* ИСХОДНЫЕ ДАННЫЕ
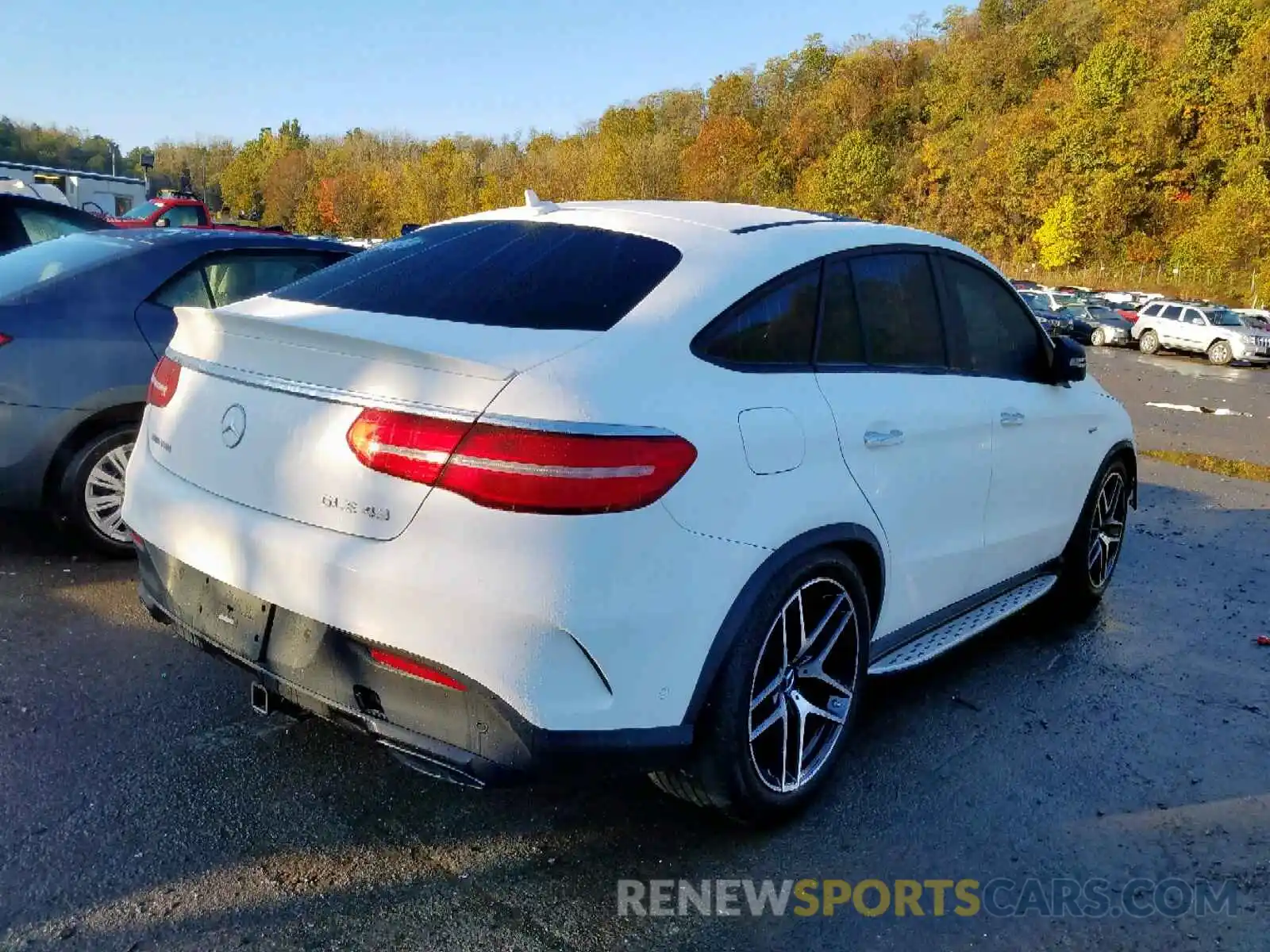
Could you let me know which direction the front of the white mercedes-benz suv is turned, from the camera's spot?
==
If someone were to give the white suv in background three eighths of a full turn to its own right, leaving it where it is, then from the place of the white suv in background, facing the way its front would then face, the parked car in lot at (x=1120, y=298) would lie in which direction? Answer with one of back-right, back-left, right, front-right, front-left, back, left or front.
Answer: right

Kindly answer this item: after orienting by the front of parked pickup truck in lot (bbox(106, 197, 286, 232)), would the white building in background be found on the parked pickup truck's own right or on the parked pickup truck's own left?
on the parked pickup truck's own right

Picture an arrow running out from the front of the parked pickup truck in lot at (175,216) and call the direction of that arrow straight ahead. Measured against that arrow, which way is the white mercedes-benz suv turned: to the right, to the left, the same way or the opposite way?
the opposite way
---
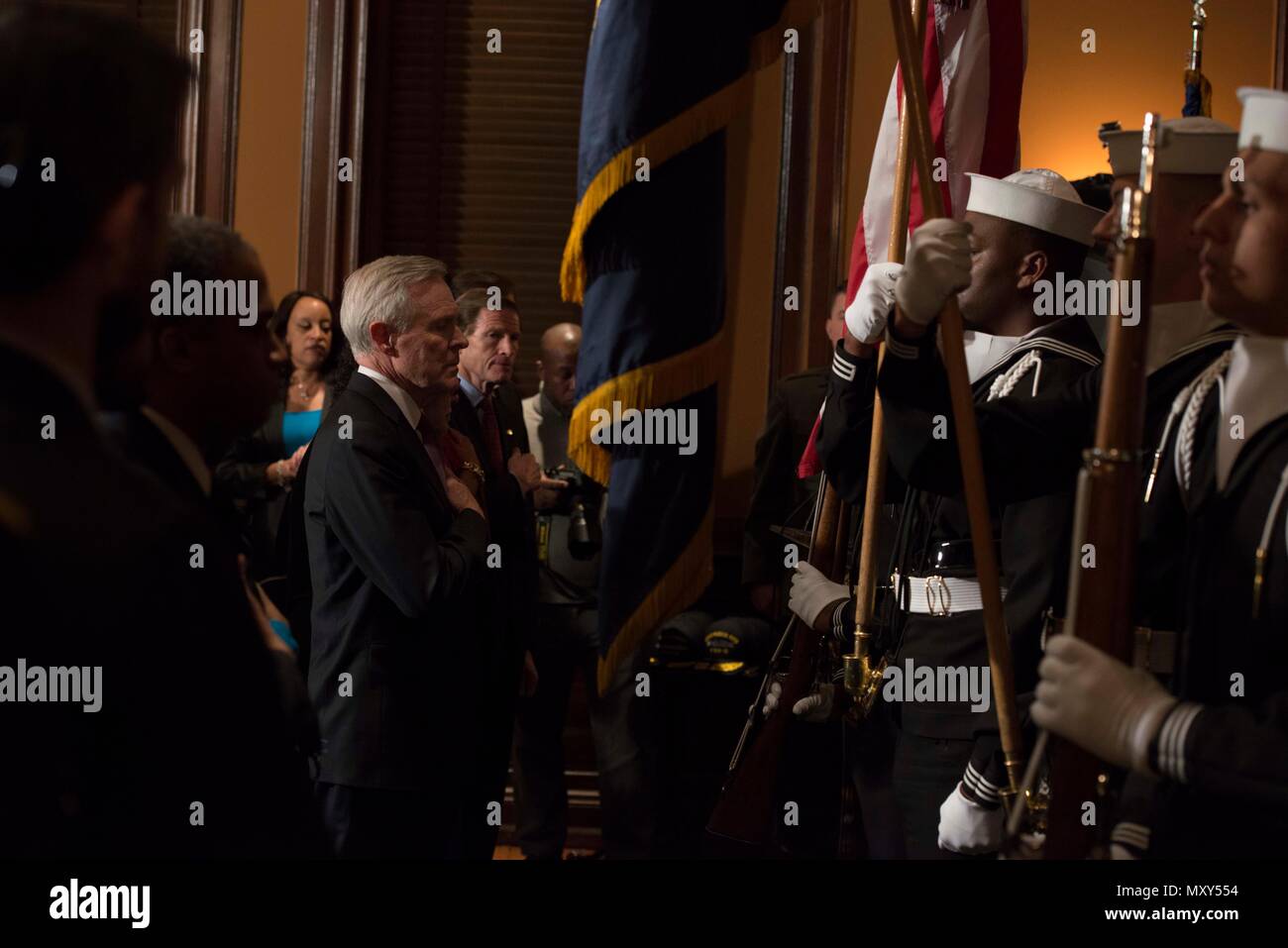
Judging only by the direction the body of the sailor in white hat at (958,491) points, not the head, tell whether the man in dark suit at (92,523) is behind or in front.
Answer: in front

* ЧТО НУЖНО СДЕЛАТЬ
Перепишите слово в слово из данных выше отрывок, который начинается строкой со словами «Judging only by» и заканчивается строкой со словами «Answer: in front», включая обе эти строки.

* МЕСТО ДЛЯ ОТВЕТА
Judging only by the direction the body of the sailor in white hat at (958,491) points, not the head, tell whether the man in dark suit at (92,523) is behind or in front.
Answer: in front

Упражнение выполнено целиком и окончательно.